Zoo is zy Aldewerelt onderdaan;
Waar door haar zon verandert in een maan,
En leent het licht, waar door haar maagdekrans
Beschenen wort, van 's Bruigoms zonneglans.
Maar daar de maan wordt aldermeest verdooft,
Wanneer de zon het naast is by haar hooft.

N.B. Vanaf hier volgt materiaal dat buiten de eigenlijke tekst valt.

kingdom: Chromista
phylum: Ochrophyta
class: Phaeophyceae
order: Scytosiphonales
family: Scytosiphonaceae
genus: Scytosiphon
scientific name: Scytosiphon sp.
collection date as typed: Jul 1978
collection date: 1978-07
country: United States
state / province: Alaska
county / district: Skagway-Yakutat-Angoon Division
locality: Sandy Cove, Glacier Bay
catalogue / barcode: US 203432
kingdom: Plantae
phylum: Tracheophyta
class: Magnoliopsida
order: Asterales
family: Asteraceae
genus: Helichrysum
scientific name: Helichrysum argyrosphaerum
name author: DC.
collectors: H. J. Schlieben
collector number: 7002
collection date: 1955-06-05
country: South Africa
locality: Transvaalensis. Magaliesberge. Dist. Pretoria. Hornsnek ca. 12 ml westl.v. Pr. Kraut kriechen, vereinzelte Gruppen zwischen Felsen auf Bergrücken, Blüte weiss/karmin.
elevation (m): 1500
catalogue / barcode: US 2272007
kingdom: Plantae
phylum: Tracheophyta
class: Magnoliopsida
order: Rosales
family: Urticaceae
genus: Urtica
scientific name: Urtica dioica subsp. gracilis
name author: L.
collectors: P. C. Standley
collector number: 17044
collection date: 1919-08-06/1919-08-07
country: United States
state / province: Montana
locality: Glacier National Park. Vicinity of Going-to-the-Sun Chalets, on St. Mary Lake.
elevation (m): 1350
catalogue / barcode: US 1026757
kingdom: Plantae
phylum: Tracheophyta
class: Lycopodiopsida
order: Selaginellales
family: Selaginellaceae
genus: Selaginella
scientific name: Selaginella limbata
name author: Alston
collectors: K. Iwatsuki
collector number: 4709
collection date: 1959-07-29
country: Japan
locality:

Dat is voor haar een al te sterken dagh,
Daar tegen zy, by nacht, niet opzien magh;
Maar blinkt het best dan met haar nachtcieraat
Wanneer de zon het verste van haar staat:
Daar zal het licht van deeze zilvre maan
Noyt voor haar zon verduistert ondergaan;
Maar blinken noch, met schoonder aangezicht,
Als hy haar toont zijn glinsterende licht.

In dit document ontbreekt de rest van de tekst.